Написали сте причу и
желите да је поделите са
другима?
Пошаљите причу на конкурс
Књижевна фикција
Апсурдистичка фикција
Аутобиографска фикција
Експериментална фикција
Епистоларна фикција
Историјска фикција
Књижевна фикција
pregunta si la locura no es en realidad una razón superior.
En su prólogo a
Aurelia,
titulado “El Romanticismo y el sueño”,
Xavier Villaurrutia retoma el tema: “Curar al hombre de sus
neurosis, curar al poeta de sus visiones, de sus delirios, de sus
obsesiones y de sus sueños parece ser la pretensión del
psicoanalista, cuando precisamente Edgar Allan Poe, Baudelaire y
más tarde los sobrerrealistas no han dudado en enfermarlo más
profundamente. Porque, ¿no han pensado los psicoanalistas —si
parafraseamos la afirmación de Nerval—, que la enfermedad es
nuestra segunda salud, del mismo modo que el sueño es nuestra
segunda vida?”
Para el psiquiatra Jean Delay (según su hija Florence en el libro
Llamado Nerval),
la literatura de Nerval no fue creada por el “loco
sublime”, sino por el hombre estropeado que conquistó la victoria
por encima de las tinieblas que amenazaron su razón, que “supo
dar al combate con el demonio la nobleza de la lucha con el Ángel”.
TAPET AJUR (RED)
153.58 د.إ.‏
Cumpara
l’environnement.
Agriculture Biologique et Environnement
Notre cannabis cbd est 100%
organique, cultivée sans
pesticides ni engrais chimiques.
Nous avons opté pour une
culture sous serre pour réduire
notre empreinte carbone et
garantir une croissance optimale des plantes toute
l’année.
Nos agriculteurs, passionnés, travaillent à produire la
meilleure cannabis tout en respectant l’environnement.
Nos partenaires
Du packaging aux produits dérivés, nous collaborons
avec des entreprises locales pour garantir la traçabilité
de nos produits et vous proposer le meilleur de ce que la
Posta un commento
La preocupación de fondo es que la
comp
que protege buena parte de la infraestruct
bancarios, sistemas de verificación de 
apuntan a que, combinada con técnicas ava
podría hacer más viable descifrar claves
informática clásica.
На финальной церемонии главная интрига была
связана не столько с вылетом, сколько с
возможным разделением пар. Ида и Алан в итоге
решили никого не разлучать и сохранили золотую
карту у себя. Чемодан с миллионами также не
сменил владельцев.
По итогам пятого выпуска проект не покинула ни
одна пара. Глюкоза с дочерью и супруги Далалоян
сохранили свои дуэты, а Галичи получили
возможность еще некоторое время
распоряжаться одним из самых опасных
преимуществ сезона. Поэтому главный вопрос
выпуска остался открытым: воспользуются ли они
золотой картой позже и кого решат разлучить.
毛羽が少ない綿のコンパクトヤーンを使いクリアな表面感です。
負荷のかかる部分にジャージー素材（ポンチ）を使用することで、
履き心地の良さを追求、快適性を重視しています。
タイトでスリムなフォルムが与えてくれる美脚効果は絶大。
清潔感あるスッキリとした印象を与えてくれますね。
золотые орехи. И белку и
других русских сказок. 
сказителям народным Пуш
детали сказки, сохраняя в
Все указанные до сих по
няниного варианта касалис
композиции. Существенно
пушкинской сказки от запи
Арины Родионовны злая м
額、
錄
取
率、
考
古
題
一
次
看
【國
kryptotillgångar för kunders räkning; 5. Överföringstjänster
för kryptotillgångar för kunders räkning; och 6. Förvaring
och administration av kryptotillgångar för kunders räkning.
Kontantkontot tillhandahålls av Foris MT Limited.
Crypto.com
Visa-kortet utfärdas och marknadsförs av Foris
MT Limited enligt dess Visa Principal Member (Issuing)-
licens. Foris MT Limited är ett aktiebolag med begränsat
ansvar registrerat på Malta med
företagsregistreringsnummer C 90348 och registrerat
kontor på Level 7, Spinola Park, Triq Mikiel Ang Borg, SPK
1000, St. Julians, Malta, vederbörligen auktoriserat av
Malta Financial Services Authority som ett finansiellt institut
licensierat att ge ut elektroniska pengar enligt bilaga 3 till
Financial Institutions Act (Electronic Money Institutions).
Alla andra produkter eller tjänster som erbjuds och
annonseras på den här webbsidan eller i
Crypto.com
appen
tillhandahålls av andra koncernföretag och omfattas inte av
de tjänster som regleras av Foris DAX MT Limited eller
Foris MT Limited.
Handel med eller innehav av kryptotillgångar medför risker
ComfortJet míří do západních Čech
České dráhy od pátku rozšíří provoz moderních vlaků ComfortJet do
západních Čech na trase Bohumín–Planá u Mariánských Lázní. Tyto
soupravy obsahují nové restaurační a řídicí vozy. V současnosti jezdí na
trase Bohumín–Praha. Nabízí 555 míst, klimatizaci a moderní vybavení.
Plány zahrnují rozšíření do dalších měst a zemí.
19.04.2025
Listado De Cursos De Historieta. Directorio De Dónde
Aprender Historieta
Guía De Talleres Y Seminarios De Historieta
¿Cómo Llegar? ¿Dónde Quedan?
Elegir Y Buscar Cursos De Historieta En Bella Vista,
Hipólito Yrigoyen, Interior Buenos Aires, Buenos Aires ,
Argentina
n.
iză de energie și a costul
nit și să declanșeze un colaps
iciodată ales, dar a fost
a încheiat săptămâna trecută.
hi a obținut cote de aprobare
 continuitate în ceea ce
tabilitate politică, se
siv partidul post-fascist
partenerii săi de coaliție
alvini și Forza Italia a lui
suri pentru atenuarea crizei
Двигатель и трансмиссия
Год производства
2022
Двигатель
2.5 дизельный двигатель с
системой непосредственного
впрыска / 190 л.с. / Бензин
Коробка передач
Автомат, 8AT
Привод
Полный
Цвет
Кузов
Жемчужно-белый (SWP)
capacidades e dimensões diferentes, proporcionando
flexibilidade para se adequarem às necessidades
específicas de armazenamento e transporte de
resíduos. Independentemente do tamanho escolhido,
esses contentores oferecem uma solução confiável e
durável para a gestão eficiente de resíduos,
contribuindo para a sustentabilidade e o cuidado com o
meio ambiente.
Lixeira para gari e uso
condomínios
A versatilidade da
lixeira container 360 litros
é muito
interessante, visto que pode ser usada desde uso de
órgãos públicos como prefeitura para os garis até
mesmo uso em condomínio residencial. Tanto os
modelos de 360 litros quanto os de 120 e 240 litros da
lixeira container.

◆ **WHAT TO DO**
Transcribe the records word for word, starting with the first line and going on through the line with "Para el psiquiatra".

◆ **REPLY TO THE EXERCISE**
Написали сте причу и
желите да је поделите са
другима?
Пошаљите причу на конкурс
Књижевна фикција
Апсурдистичка фикција
Аутобиографска фикција
Експериментална фикција
Епистоларна фикција
Историјска фикција
Књижевна фикција
pregunta si la locura no es en realidad una razón superior.
En su prólogo a
Aurelia,
titulado “El Romanticismo y el sueño”,
Xavier Villaurrutia retoma el tema: “Curar al hombre de sus
neurosis, curar al poeta de sus visiones, de sus delirios, de sus
obsesiones y de sus sueños parece ser la pretensión del
psicoanalista, cuando precisamente Edgar Allan Poe, Baudelaire y
más tarde los sobrerrealistas no han dudado en enfermarlo más
profundamente. Porque, ¿no han pensado los psicoanalistas —si
parafraseamos la afirmación de Nerval—, que la enfermedad es
nuestra segunda salud, del mismo modo que el sueño es nuestra
segunda vida?”
Para el psiquiatra Jean Delay (según su hija Florence en el libro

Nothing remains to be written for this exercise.